At the collective level, particularly in the West, there have been discernable historical changes in spiritual imaginal-visionary landscapes. The collective historical change in sacred landscape imagination has been noted by a number of geographers and cultural historians.[i]
IN THE WEST the progressive delineation of four major historical changes in imaginal-visionary landscapes is proposed, namely: from (1) the primal, sacred Nature/Earth Landscape; to (2) the Judaic-Christian Anthropocentric Landscape; to (3) the modernist ‘secular’ Technological/Materialist Landscape; then to (4) the Postmodern Ecological Landscape and a consideration of an Inner Landscape.
With the Postmodern Ecological Landscape we seem to have created a full circle return to the sacred Nature/Earth Landscape imagination and vision.

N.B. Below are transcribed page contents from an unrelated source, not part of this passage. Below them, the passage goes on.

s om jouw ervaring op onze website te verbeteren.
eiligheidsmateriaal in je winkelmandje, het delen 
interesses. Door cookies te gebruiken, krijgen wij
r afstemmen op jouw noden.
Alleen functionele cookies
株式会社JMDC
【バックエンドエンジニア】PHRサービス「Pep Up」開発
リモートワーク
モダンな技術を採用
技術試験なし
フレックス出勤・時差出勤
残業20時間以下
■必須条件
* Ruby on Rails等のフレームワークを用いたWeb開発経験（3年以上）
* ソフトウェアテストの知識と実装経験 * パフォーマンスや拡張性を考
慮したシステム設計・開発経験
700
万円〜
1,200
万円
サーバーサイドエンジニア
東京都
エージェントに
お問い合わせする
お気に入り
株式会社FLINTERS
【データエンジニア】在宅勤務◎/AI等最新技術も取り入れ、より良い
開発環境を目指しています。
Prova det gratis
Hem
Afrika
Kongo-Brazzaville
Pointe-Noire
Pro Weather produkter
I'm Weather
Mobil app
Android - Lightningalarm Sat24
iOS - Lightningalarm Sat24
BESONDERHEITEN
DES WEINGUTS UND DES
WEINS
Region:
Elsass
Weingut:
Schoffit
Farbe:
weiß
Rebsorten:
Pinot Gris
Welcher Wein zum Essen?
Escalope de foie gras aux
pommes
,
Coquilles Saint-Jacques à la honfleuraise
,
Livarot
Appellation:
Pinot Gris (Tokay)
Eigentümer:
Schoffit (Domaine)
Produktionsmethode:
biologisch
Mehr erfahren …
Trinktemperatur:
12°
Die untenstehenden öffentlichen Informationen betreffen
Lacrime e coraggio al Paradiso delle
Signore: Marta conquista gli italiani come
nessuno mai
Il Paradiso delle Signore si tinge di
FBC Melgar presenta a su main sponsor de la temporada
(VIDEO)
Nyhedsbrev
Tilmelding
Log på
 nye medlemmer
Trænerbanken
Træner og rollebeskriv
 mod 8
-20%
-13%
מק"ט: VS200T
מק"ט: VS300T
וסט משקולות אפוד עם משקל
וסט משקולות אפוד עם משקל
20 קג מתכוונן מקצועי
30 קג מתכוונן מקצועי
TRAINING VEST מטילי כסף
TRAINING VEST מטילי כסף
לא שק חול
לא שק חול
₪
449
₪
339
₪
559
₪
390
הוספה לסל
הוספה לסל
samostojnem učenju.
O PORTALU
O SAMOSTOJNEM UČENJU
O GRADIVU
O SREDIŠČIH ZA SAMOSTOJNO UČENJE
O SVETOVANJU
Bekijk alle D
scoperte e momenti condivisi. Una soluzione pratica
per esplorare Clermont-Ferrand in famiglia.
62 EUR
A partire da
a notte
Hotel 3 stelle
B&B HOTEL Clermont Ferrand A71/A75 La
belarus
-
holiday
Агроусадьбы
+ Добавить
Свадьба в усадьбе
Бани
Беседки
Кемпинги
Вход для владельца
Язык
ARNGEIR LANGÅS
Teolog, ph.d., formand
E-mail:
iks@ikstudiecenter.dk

However, it is a self-conscious return and it often comes with an awareness of the role of the imagination and the inner mind (or psyche/soul) in creating and choosing landscape. We can by virtue of will change the way we imagine and visualise the landscape and hence our ‘focus of perception’.
THE FOLLOWING POINTS can be made with regard to the four spiritual imaginal-visionary landscapes as noted above: (1) Each of these landscapes is a major ‘focus of perception’ – hence a major focus in seeing, feeling, being and relating. These landscapes are not necessarily a totality (2) They are inherent to Western culture and history but there may be other landscapes and good arguments for other landscapes. (3) The four landscapes are not mutually exclusive.

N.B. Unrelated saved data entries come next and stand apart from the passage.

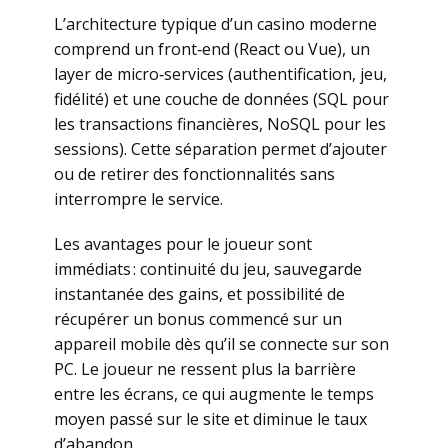
L’architecture typique d’un casino moderne
comprend un front‑end (React ou Vue), un
layer de micro‑services (authentification, jeu,
fidélité) et une couche de données (SQL pour
les transactions financières, NoSQL pour les
sessions). Cette séparation permet d’ajouter
ou de retirer des fonctionnalités sans
interrompre le service.
Les avantages pour le joueur sont
immédiats : continuité du jeu, sauvegarde
instantanée des gains, et possibilité de
récupérer un bonus commencé sur un
appareil mobile dès qu’il se connecte sur son
PC. Le joueur ne ressent plus la barrière
entre les écrans, ce qui augmente le temps
moyen passé sur le site et diminue le taux
d’abandon.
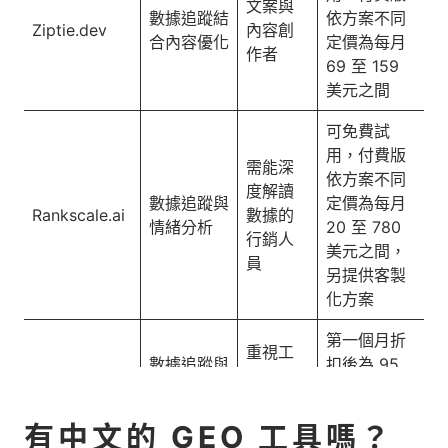
文案與
數據追蹤結
依方案不同
Ziptie.dev
內容創
合內容優化
定價為每月
作者
69 至 159
美元之間
可免費試
用，付費版
需能深
依方案不同
度解讀
數據追蹤與
定價為每月
Rankscale.ai
數據的
情緒分析
20 至 780
行銷人
美元之間，
員
另提供客製
化方案
第一個月折
重視工
數據追蹤與
扣後為 95
作效率
AthenaHQ
GEO 工作
美元，企業
的行銷
流管理系統
為客製化方
人員
有中文的 GEO 工具嗎？
案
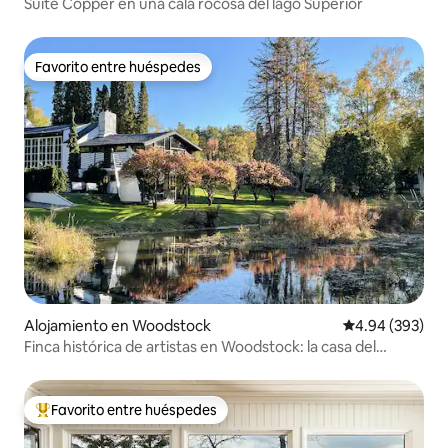
Suite Copper en una cala rocosa del lago Superior
Favorito entre huéspedes
Favorito entre huéspedes
Alojamiento en Woodstock
Calificación pr
4.94 (393)
Finca histórica de artistas en Woodstock: la casa del
estanque
Favorito entre huéspedes
Favorito entre huéspedes preferido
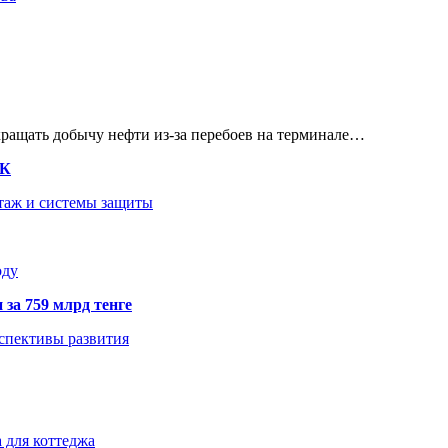
кращать добычу нефти из-за перебоев на терминале…
ТК
нтаж и системы защиты
оду
 за 759 млрд тенге
рспективы развития
 для коттеджа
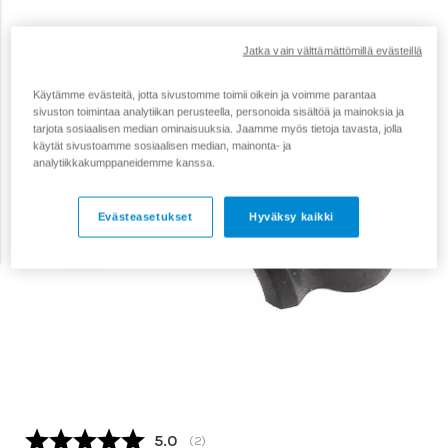
Jatka vain välttämättömillä evästeillä
Käytämme evästeitä, jotta sivustomme toimii oikein ja voimme parantaa
sivuston toimintaa analytiikan perusteella, personoida sisältöä ja mainoksia ja
tarjota sosiaalisen median ominaisuuksia. Jaamme myös tietoja tavasta, jolla
käytät sivustoamme sosiaalisen median, mainonta- ja
analytiikkakumppaneidemme kanssa.
Evästeasetukset
Hyväksy kaikki
Keskimääräinen luokitus:
5.0
(
äänet:
2
)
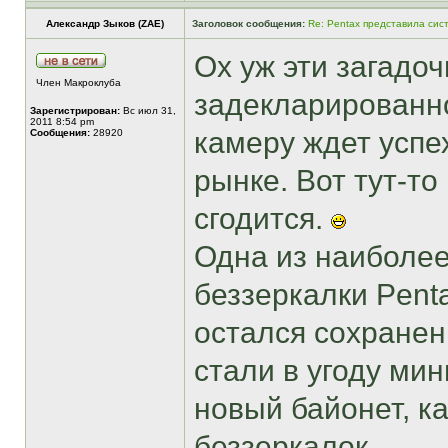
Александр Зыков (ZAE)
Заголовок сообщения:
Re: Pentax представила сис
Ох уж эти загадо
Член Макроклуба
задекларированно
Зарегистрирован:
Вс июл 31,
2011 8:54 pm
камеру ждет успе
Сообщения:
28920
рынке. Вот тут-то
сгодится.
Одна из наиболее
беззеркалки Penta
остался сохранен
стали в угоду м
новый байонет, к
беззеркалок.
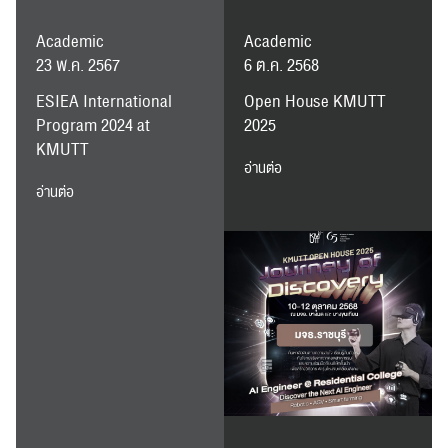
Academic
Academic
23 พ.ค. 2567
6 ต.ค. 2568
ESIEA International
Open House KMUTT
Program 2024 at
2025
KMUTT
อ่านต่อ
อ่านต่อ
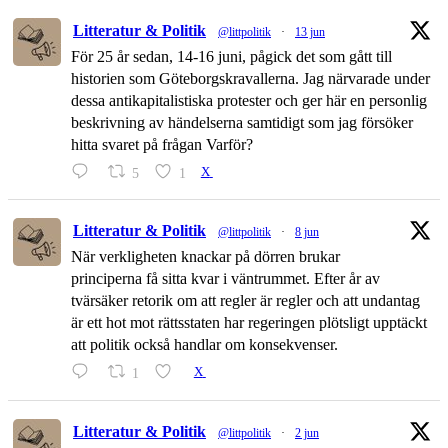
Litteratur & Politik
@littpolitik
·
13 jun
För 25 år sedan, 14-16 juni, pågick det som gått till
historien som Göteborgskravallerna. Jag närvarade under
dessa antikapitalistiska protester och ger här en personlig
beskrivning av händelserna samtidigt som jag försöker
hitta svaret på frågan Varför?
5
1
X
Litteratur & Politik
@littpolitik
·
8 jun
När verkligheten knackar på dörren brukar
principerna få sitta kvar i väntrummet. Efter år av
tvärsäker retorik om att regler är regler och att undantag
är ett hot mot rättsstaten har regeringen plötsligt upptäckt
att politik också handlar om konsekvenser.
1
X
Litteratur & Politik
@littpolitik
·
2 jun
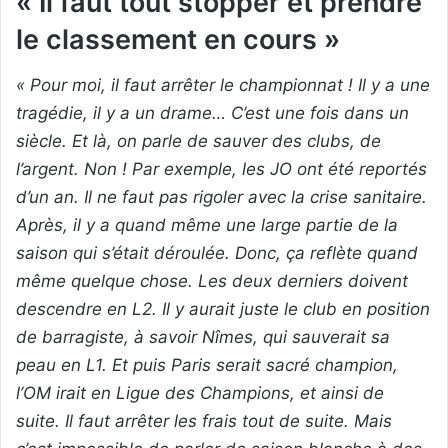
« Il faut tout stopper et prendre
le classement en cours »
« Pour moi, il faut arrêter le championnat ! Il y a une
tragédie, il y a un drame… C’est une fois dans un
siècle. Et là, on parle de sauver des clubs, de
l’argent. Non ! Par exemple, les JO ont été reportés
d’un an. Il ne faut pas rigoler avec la crise sanitaire.
Après, il y a quand même une large partie de la
saison qui s’était déroulée. Donc, ça reflète quand
même quelque chose. Les deux derniers doivent
descendre en L2. Il y aurait juste le club en position
de barragiste, à savoir Nîmes, qui sauverait sa
peau en L1. Et puis Paris serait sacré champion,
l’OM irait en Ligue des Champions, et ainsi de
suite. Il faut arrêter les frais tout de suite. Mais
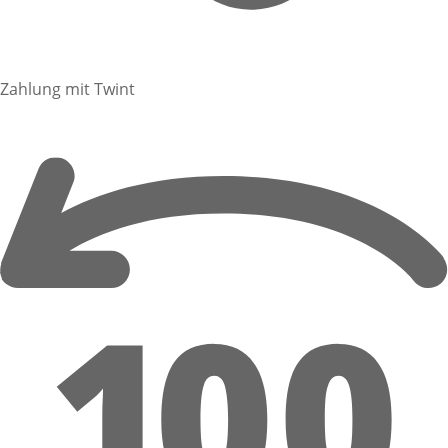
Zahlung mit Twint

While each of the landscapes has been predominant at particular times in Western history, at the individual level they are not mutually exclusive. An example of this is that there can be no Nature/Earth Landscape without an Anthropocentric Landscape for humans at least. This is because people are brought up as social animals and cannot survive apart from other people from birth. The Nature/Earth Landscape even for primal peoples and cultures will always be peopled and infused with an anthropocentric culture.[ii]

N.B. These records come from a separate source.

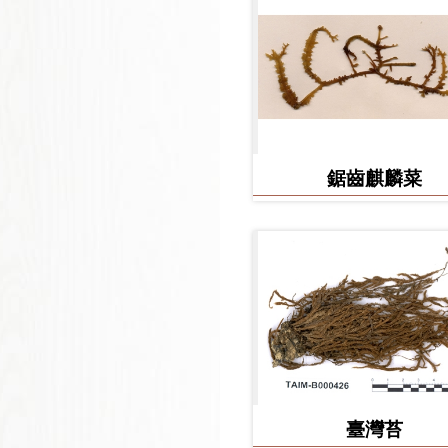
鋸齒麒麟菜
臺灣苔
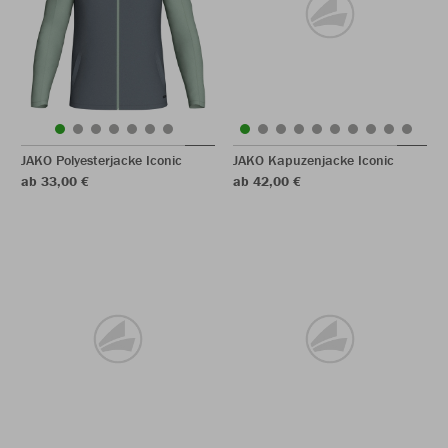
JAKO Polyesterjacke Iconic
JAKO Kapuzenjacke Iconic
ab 33,00 €
ab 42,00 €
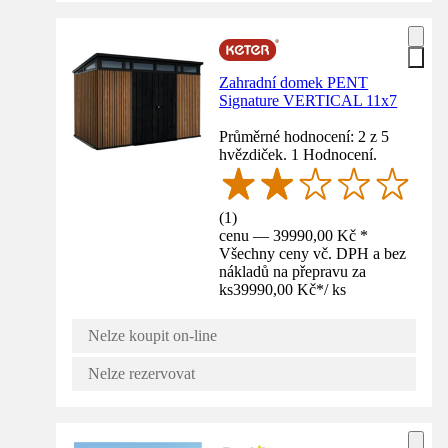
Zahradní domek PENT
Signature VERTICAL 11x7
Průměrné hodnocení: 2 z 5
hvězdiček. 1 Hodnocení.
(
1
)
cenu — 39990,00 Kč *
Všechny ceny vč. DPH a bez
nákladů na přepravu za
ks
39990,00 Kč
*
/
ks
Nelze koupit on-line
Nelze rezervovat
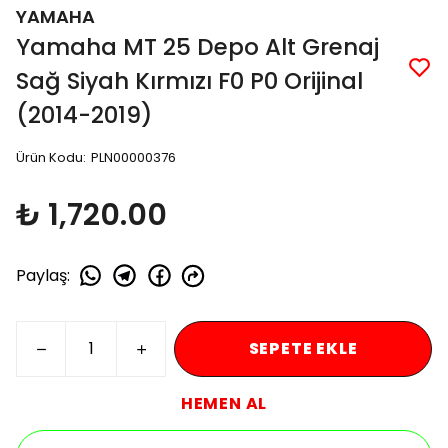
YAMAHA
Yamaha MT 25 Depo Alt Grenaj
Sağ Siyah Kırmızı F0 P0 Orijinal
(2014-2019)
Ürün Kodu
:
PLN00000376
₺ 1,720.00
Paylaş
:
SEPETE EKLE
HEMEN AL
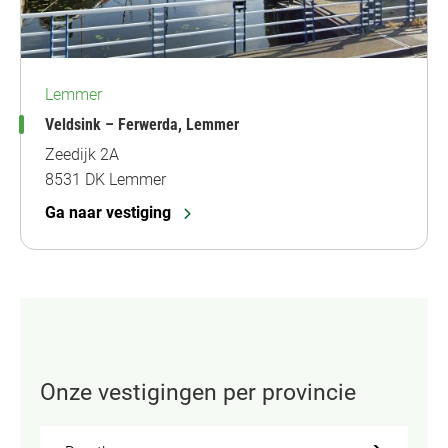
Lemmer
Veldsink – Ferwerda, Lemmer
Zeedijk 2A
8531 DK Lemmer
Ga naar vestiging
Onze vestigingen per provincie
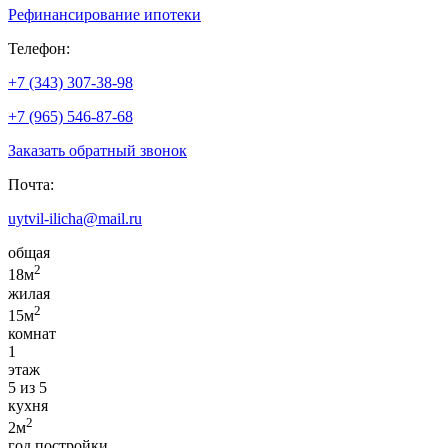
Рефинансирование ипотеки
Телефон:
+7 (343) 307-38-98
+7 (965) 546-87-68
Заказать обратный звонок
Почта:
uytvil-ilicha@mail.ru
общая
2
18м
жилая
2
15м
комнат
1
этаж
5 из 5
кухня
2
2м
год постройки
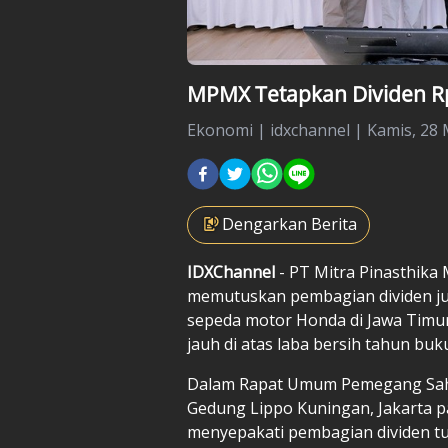
MPMX Tetapkan Dividen Rp
Ekonomi
|
idxchannel |
Kamis, 28 
Dengarkan Berita
IDXChannel
- PT Mitra Pinasthik
memutuskan pembagian dividen jum
sepeda motor Honda di Jawa Timu
jauh di atas laba bersih tahun buk
Dalam Rapat Umum Pemegang Saha
Gedung Lippo Kuningan, Jakarta 
menyepakati pembagian dividen tu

[i] See Lynn White Jr., ‘The Historical Roots of Our Ecological Crisis’, Science, 155, March (1967), no. 3767, pp. 1203-1207; Yi-Fu Tuan, ‘Geopiety: A Theme in Man’s Attachment to Nature and Place’ in: David Lowenthal and Martin J. Bowden, (eds.), Geographies of the Mind: Essays in Historical Geography in Honor of John Kirkland Wright (N.Y: Oxford University Press, 1976), 13-14; Yi-Fu Tuan, ‘Sacred Space: Explorations of an Idea’ in: K. Butzer (ed.), Dimensions of Human Geography (Chicago: University of Chicago Press, 1978), 87-100; Belden C. Lane, Landscapes of the Sacred — Geography and Narrative in American Spirituality (New York/Mahwah: Paulist Press, 1988); Peter Bishop, The Myth of Shangri-La – Tibet, Travel Writing and the Western Creation of Sacred Landscape (University of California Press, 1989): William Irwin Thompson, Imaginary Landscape: Making Worlds of Myth and Science (New York: St Martin’s Press, 1989).[ii] See James G. Cowan, ‘Aboriginal Solitude’, Parabola Magazine, vol.17, no. 1 (1992), 62-67.